[GIVEN RECORDS]
<<<<
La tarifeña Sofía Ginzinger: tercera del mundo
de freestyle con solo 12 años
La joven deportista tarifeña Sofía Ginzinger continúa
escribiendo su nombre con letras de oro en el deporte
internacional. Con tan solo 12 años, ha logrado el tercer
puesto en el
>>>>
Return every line of the listing that has the word "Ginzinger" in it.

La tarifeña Sofía Ginzinger: tercera del mundo
La joven deportista tarifeña Sofía Ginzinger continúa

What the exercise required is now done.